Locate every line in the items that contains the word "اسپری" and copy each of those lines. Treat the match as case-sensitive.

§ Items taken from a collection
────────────────────
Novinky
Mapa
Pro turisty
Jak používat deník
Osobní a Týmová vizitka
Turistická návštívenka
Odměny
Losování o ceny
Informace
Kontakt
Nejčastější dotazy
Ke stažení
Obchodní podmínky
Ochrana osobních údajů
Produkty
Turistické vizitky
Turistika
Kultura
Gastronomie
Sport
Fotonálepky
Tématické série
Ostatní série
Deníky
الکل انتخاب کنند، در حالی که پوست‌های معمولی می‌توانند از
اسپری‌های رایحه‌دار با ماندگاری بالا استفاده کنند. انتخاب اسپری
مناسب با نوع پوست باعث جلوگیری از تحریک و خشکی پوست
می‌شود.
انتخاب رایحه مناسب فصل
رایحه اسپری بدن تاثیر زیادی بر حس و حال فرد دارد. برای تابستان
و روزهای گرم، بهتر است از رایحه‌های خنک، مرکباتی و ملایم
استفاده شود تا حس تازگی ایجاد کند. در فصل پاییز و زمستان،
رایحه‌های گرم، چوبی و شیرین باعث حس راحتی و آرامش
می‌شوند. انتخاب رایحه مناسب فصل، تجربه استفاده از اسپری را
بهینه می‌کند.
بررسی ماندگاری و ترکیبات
────────────────────
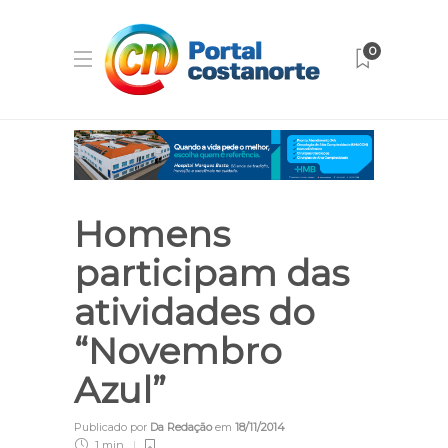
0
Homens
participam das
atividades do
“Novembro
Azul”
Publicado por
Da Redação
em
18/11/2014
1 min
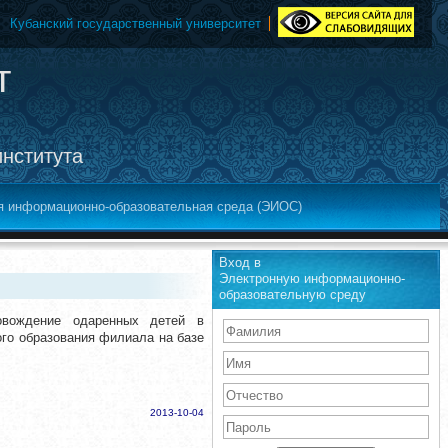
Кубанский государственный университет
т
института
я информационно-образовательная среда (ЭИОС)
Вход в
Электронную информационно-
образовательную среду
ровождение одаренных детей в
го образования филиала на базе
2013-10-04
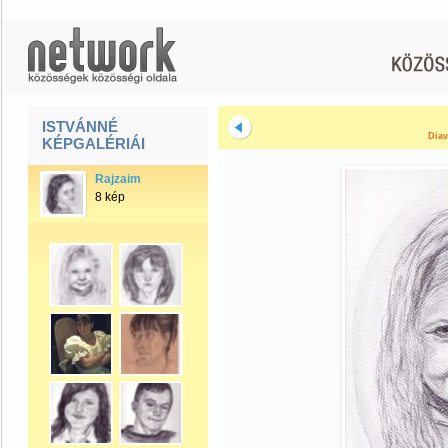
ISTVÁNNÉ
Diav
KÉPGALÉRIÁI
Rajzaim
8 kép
────────────────────
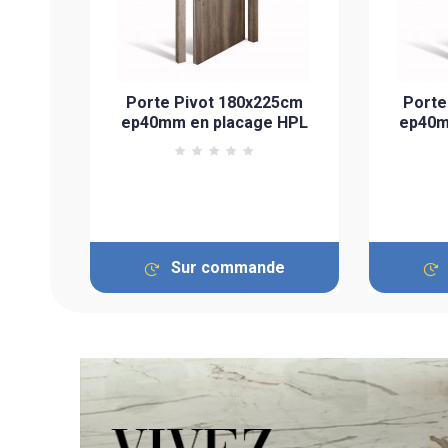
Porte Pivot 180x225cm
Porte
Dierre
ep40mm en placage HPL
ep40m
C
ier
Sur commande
────────────────────
§ Exercise result
اسپری‌های رایحه‌دار با ماندگاری بالا استفاده کنند. انتخاب اسپری
رایحه اسپری بدن تاثیر زیادی بر حس و حال فرد دارد. برای تابستان
می‌شوند. انتخاب رایحه مناسب فصل، تجربه استفاده از اسپری را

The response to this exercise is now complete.